As if it were that simple. Just a prayer, just a lesson.
The sound of the flames roaring between them was turning her stomach inside out. She couldn’t think past them to remember her prayers, much less find the empirium.
Rielle, save her!
Rielle, please! Do it, now! Oh, God…
She fell to her hands and knees, stomach heaving.
Papa, I’m sorry! I can’t stop it! Mama! Mama, run!
“I can’t,” she gasped. “I can’t stop it.”
“You can do this, Rielle,” Tal was calling to her. “Listen to my voice! I trust you!”
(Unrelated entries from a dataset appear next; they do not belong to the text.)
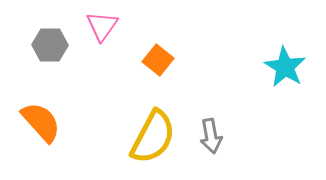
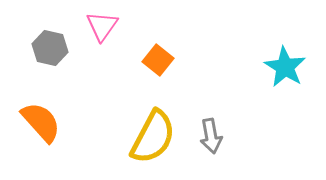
gray hexagon: moved 3 px down; rotated 12 degrees clockwise
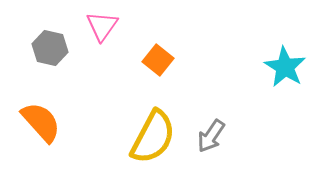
gray arrow: rotated 44 degrees clockwise
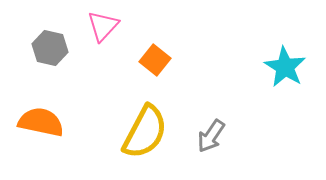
pink triangle: moved 1 px right; rotated 8 degrees clockwise
orange square: moved 3 px left
orange semicircle: rotated 36 degrees counterclockwise
yellow semicircle: moved 8 px left, 5 px up
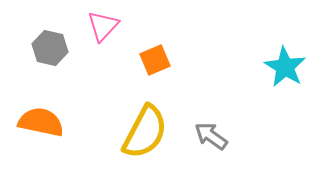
orange square: rotated 28 degrees clockwise
gray arrow: rotated 92 degrees clockwise
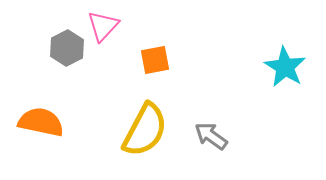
gray hexagon: moved 17 px right; rotated 20 degrees clockwise
orange square: rotated 12 degrees clockwise
yellow semicircle: moved 2 px up
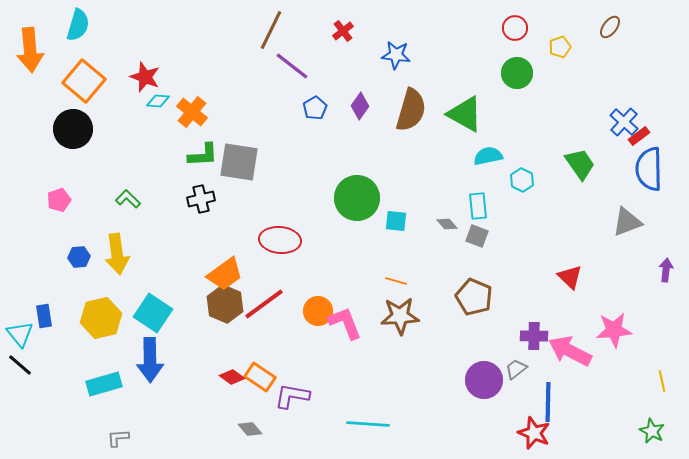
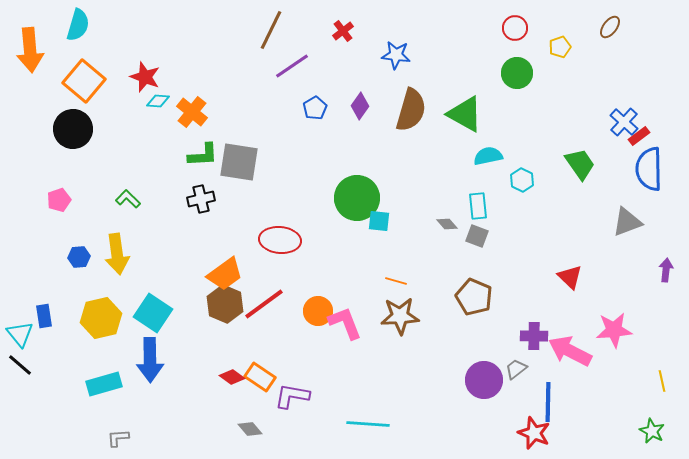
purple line at (292, 66): rotated 72 degrees counterclockwise
cyan square at (396, 221): moved 17 px left
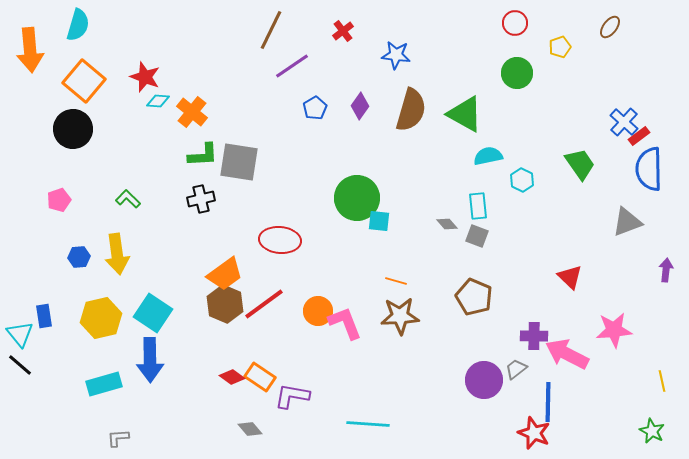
red circle at (515, 28): moved 5 px up
pink arrow at (570, 351): moved 3 px left, 3 px down
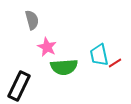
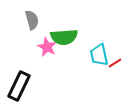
green semicircle: moved 30 px up
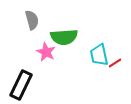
pink star: moved 1 px left, 5 px down
black rectangle: moved 2 px right, 1 px up
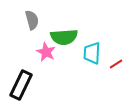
cyan trapezoid: moved 7 px left, 2 px up; rotated 15 degrees clockwise
red line: moved 1 px right, 1 px down
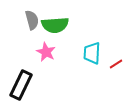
green semicircle: moved 9 px left, 12 px up
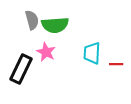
red line: rotated 32 degrees clockwise
black rectangle: moved 16 px up
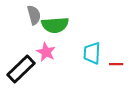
gray semicircle: moved 2 px right, 5 px up
black rectangle: rotated 20 degrees clockwise
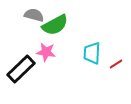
gray semicircle: rotated 60 degrees counterclockwise
green semicircle: rotated 24 degrees counterclockwise
pink star: rotated 18 degrees counterclockwise
red line: rotated 32 degrees counterclockwise
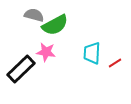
red line: moved 1 px left, 1 px up
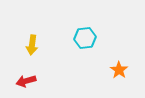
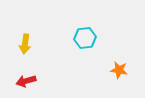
yellow arrow: moved 7 px left, 1 px up
orange star: rotated 24 degrees counterclockwise
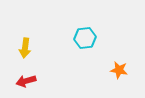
yellow arrow: moved 4 px down
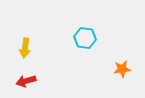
cyan hexagon: rotated 15 degrees clockwise
orange star: moved 3 px right, 1 px up; rotated 18 degrees counterclockwise
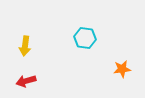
yellow arrow: moved 2 px up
From elsewhere in the house came a massive groan. The floor shook. Rielle looked back, down the smoke-filled hallway to see the second floor collapse. Her bedroom, her father’s study, her mother’s music room. New flames roared up the walls. A great gaping hole in the roof revealed a smoke-stained sky.
“Rielle, listen—” Tal’s voice disappeared into a fit of coughing.
“Tal?”
He didn’t respond.
“Tal!” She rose on shaking legs, searched through the inferno for a path through, and found one—small and shrinking.
She ran for it, diving through the flames and slamming to the floor on the other side. A few feet away, Tal lay under a ceiling beam, his face sallow and slick with sweat.
She crawled to him, head ringing from her wild leap. The fire’s heat pressed down on her back like a hand determined to bury her.
“Tal, I’m here. Tal?” She helped him sit, slapped his cheeks until his bloodshot eyes fluttered open.
He smiled up at her. “There you are.” His hand fumbled for hers. “I knew you’d find me.”
“We’re trapped, I can’t… I can’t carry you. Please get up.”
He gasped for air, shaking his head. “You can put the fire out.”
“Tal, I…” Her tears dropped onto his neck. Papa, I can’t make it stop! “If I try, I’ll just make it worse. You know I will.”
“What I know is that you were only a child. And that now…” He touched her cheek. “Now, you are a queen.”
His eyes began to flutter shut.
“Tal? No! Tal!” She looked helplessly at the encroaching flames, tried reaching for the empirium with a weak thrust of her hand. “Move! Leave us alone, please!”
Another rafter collapsed, not five feet from them. Rielle ducked her head over Tal’s body, breathless.
Then she heard Tal’s voice, faint at her ear: “Burn steady and burn true. Burn clean and burn bright.”
The Fire Rite. She closed her eyes.
“Burn steady and burn true,” she repeated, her voice cracking. “Burn clean…”
His hand tightened around hers. “…and burn bright. Again, Rielle.”